Triple H is backstage being interviewed by some woman. After clips are shown of him being laid out by Khali last week, HHH says he’s getting revenge at SummerSlam. Then Kenny Dykstra confronts him and says HHH better worry about him tonight rather than looking ahead to Khali. HA.

The Great Khali and Ranjin Singh come out, and through Singh’s translation we learn that Khali has said that Triple H is great (did we really need a translator there? That’s like the golden rule of HHH feuds, you have to talk constantly about how great HHH is) and what a great career he’s had, so he should retire rather than ruin all that when Khali destroys him on Sunday.

HHH comes out for a short squash victory over Kenny Dykstra where HHH never took his eyes off Khali in the entire match, which lasted about a minute. After the match, Khali gets in the ring and they get into a brawl, but HHH can’t hit the pedigree, so instead he clotheslines Khali out of the ring so both guys can shout at each other as they cut to a break. This was done really well, and not having HHH hit the pedigree here means there’s still room for him to hit it at SummerSlam and have it be something new.
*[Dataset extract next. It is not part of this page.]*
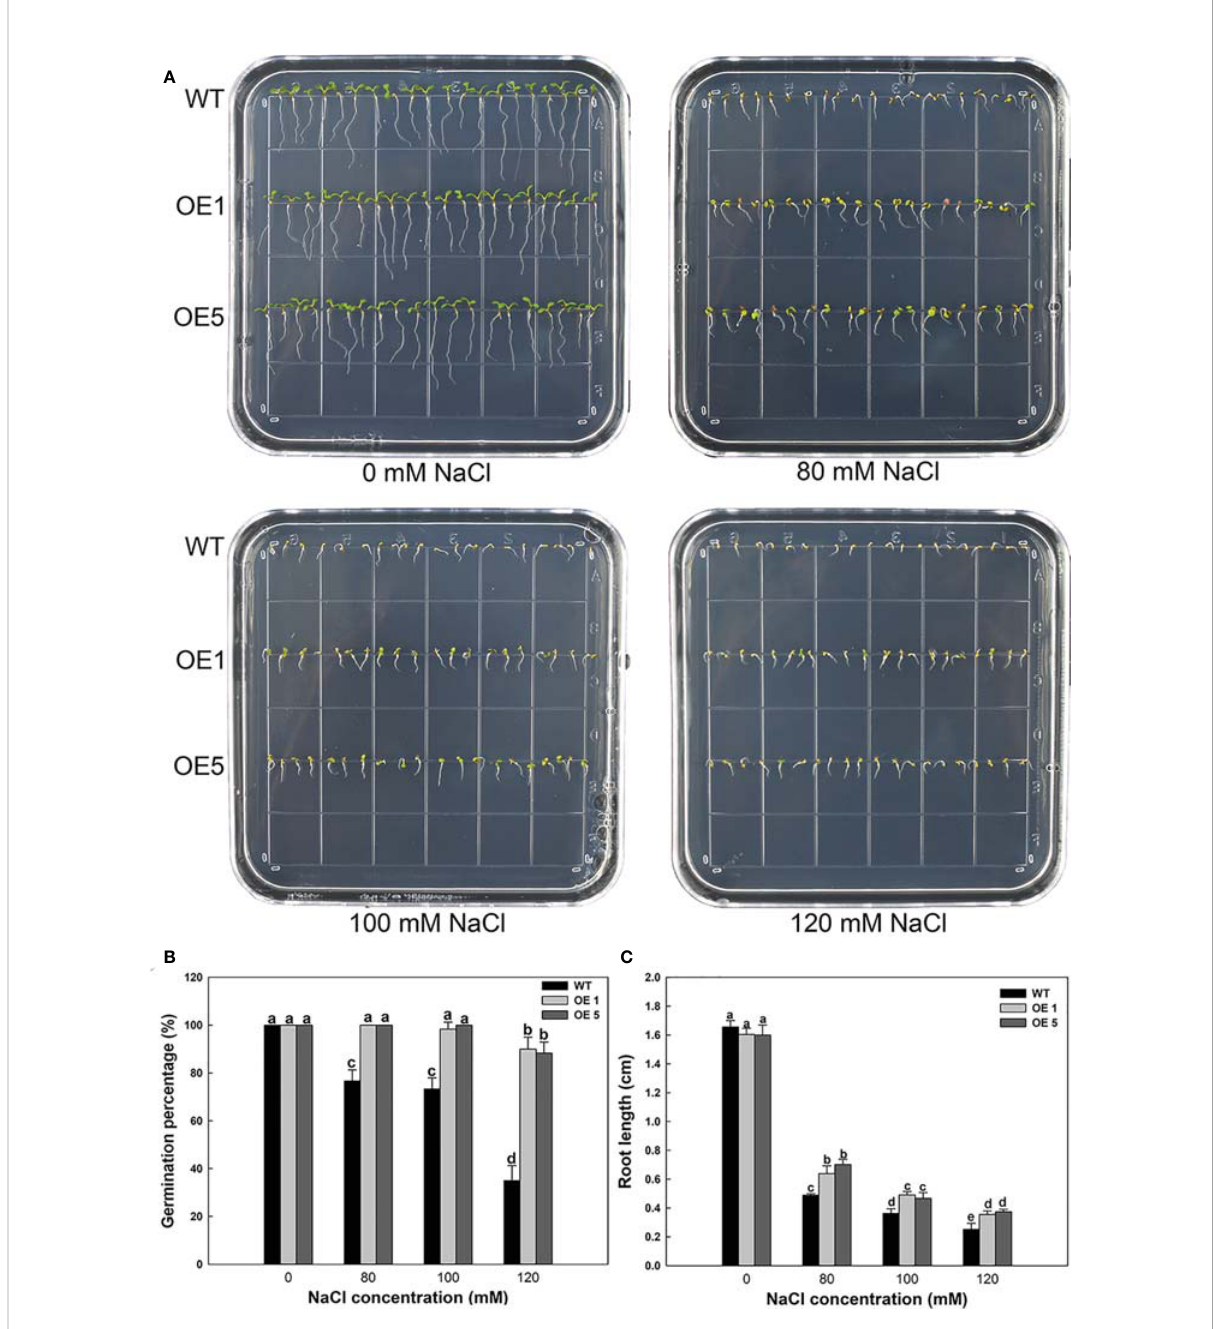
FIGURE 6 Heterologous expression of LbMYB48 enhances salt tolerance at the seedling stage in transgenic A. thaliana . (A) Phenotype of LbMYB48 over- expression lines versus wild-type lines grown for 5 d under different NaCl concentrations; (B) 24 h germination percentage of the wild-type and two over-expression lines treated with different concentrations of NaCl; (C) Root length of wild-type A. thaliana and two over-expression lines grown for 5 d under different salt concentrations. This experiment had three replicates to calculate the standard deviation (SD). Different letters (a – g) were used to indicate signi fi cant differences between different columns at P <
Up next is The Big Show v. Ryan Braddock, who wrestled as Jay Bradley in WWE developmental territory Florida Championship Wrestling. After Show doing his million-dollar-dream-into-spinning-slam move, he knocks Braddock out with a punch for the win. Good short match that did it’s job in painting Show as a monster.

Then MVP cuts a promo backstage about how he’s better than Hardy and will beat him at SummerSlam. This was very good. As was the next R-Truth vignette, this time set in prison and showing him working out.

Vladimir Kozlov v. Festus was next, and regardless of the fact that the match is being done far too early, it was fucking great. A totally old-style big man v. big man brawl, where both guys had been somewhat protected by booking to the point where you felt like you were watching something fresh and important. Festus was on top for most of the match, with Kozlov selling and bumping for him more than he has for anybody, before Festus went for the flying shoulderblock but was met with the headbutt for the win. That was an excellent ending and the fact that it put down a monster like Festus made the headbut look like a killer deadly finisher.

The show finished with a video package of the Edge/Vickie/Taker Hell In A Cell build. Or the UK version of the show did anyway. In the US, apparently there was a segment where Victoria wheeled Vickie out to her limo but Edge was there, so he basically kidnapped her and forced her out on stage to humiliate her, but like I said I didn’t see it so can’t comment.